There are other English writers who have “arrived” during the past half-dozen years—a sufficient number, indeed, to make us feel that there must be some deep-seated cause for the comparatively slow progress which our own literature has made in the same time.

It is no easy matter to fairly estimate the literary worth of writers who have been before the public such a short time, especially when we take into consideration the wide difference in personal tastes, and therefore I have sought the aid of a number of critical and learned friends in the preparation of a list of writers which I confess is not exactly the one that I would print had I consulted only my own personal tastes.

This is the list which I offer as a result of many consultations with people who are supposed to understand the subject: J. M. Barrie, Mrs. Humphry Ward, Hall Caine, Rudyard Kipling, Conan Doyle, Barry Paine, J. K. Jerome, I. Zangwill, Marie Corelli, Quiller Couch, S. R. Crockett, Sarah Grand, Beatrice Harraden, Anthony Hope, and Stanley J. Weyman—fifteen in all besides Mr. Du Maurier.

From this catalogue of talent and genius it is possible to select ten whose position in letters is assured, although tastes will differ as to the names on the last end of the list.

Now let us see how many writers have been raised to maturity in the carefully watched and over-cultivated magazine soil during the same period of time—say half a dozen years. Can we point to sixteen, or ten, or even five who have made their way into the great white light within that time?

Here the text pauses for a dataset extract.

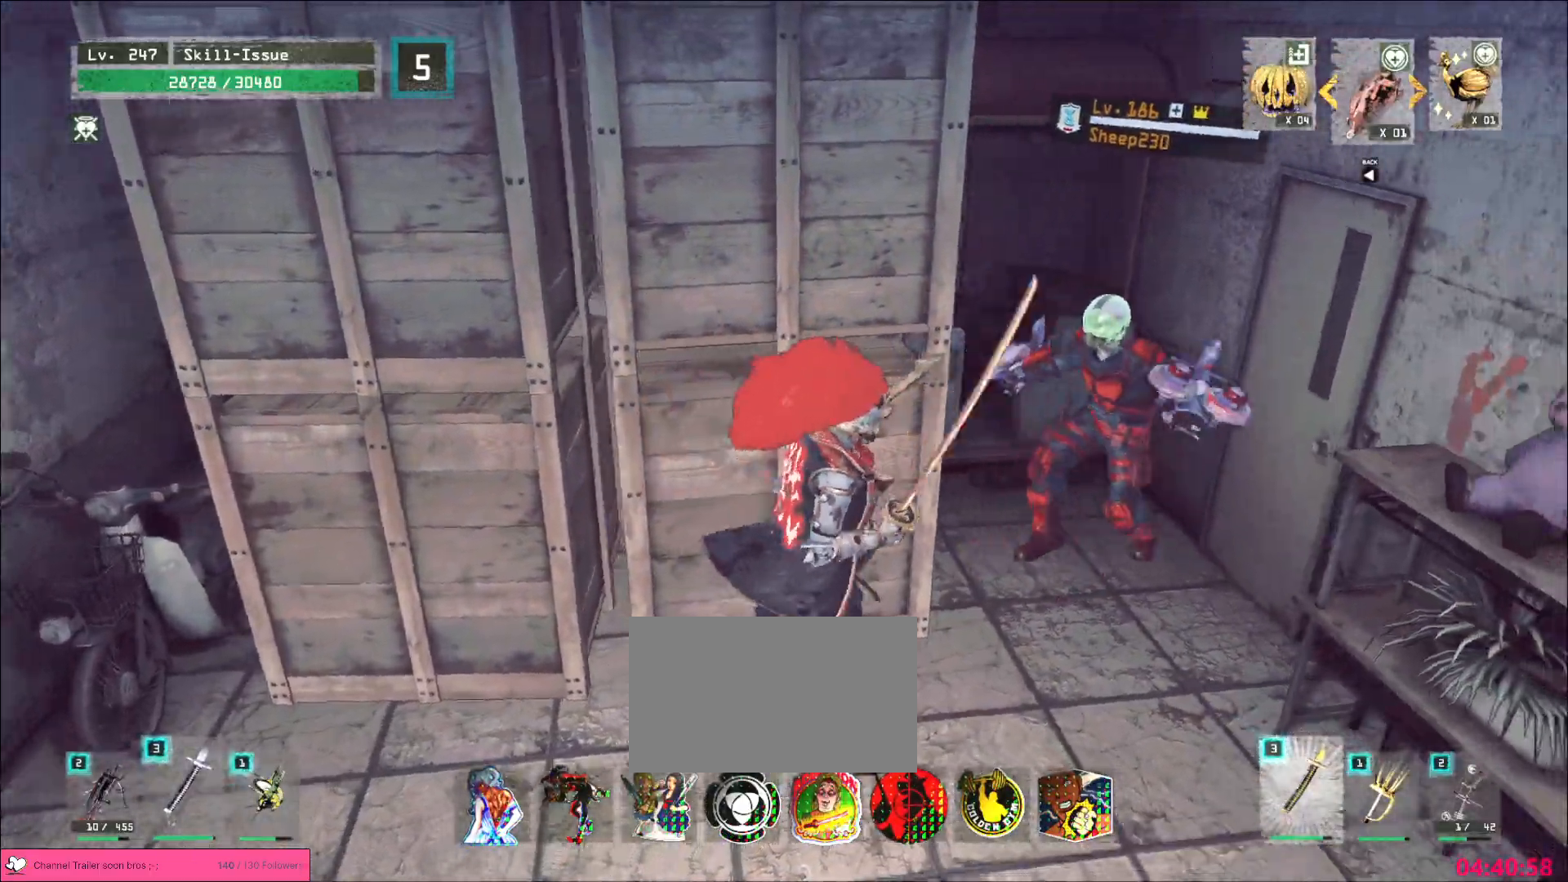
{"keys": ["w"], "mouse": [], "events": [[350, "d", "up"]]}
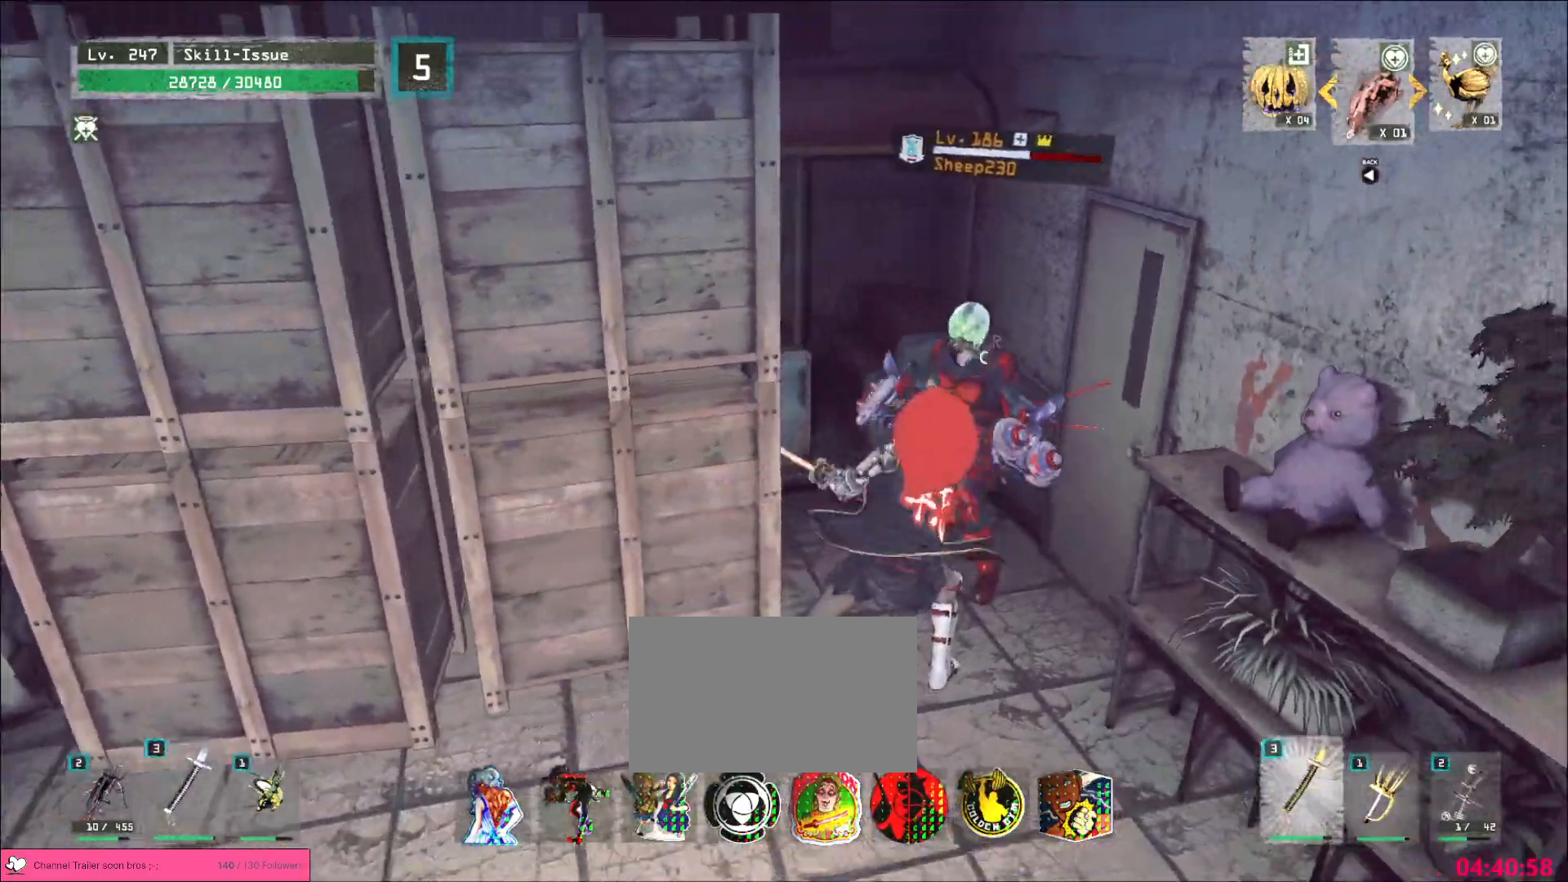
{"keys": [], "mouse": [], "events": [[250, "mouse_left", "down"], [300, "mouse_left", "up"], [367, "q", "down"], [417, "w", "up"], [450, "q", "up"]]}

No; we have precisely one writer to show as the fruit of American literary endeavor during six years, and that writer is a woman who has confined herself—and wisely, too, I suspect—to the portrayal of life and character among the New England hills and villages. A narrow field, it may be said, but she has surveyed it with the true artistic eye, and at her touch it has yielded truthful, appreciative, honest literature—stories with an underlying note of sadness that rings true as steel and is a bit of the very essence of rural New England life. Of course this writer is in an enviable position because she enjoys all the advantages of magazine authorship and the prestige which accompanies it, and is, to all practical purposes, exempt from the ordeal of the pruning-hook to which other authors are obliged to submit. I do not say this in disparagement of her great talents; I only mean to say that her stories all lie within the necessary magazine limitations, and she can write to the very top of her bent without getting within gunshot of the barbed-wire fences which restrict the endeavors of authors whose natural impulse it is to work in the deeper and broader strata of humanity.

I do not deny that there are several bright and clever young men and women who have done excellent literary work in the magazines and will undoubtedly live to do even better in the future. I know of two or three who are, according to my way of thinking, better entitled to mention than some of the English authors whom I have named; but the woman whom I have in mind is the one recent acquisition to American letters, who draws truthful pictures from a proper point of view, writes fully as well to-day as she did six years ago, and has, moreover, given us one good novel. I do not know of a single other bright young American writer—and very clever some of them are, too—of whom nearly as much as this can be fairly said.

If the names of Hamlin Garland or Edward Bellamy occur to any of my readers it should be remembered that they sprang up by the wayside and are not the product of the rich magazine soil.

In bringing my modest preachment to a close, it is with a hope that my readers will pardon any errors of humor into which I may have fallen, or at least find in them a reasonable excuse for my effrontery in offering advice while I am still under ninety-seven years of age. I hope that I have done full justice to the established literary dynasty which began with Robert Bonner and of which Mr. Johnson is now the acknowledged head.

And let my last word be one of thankfulness because that dynasty has at least kept our national literature clean—as clean as a whistle or a pipe-stem.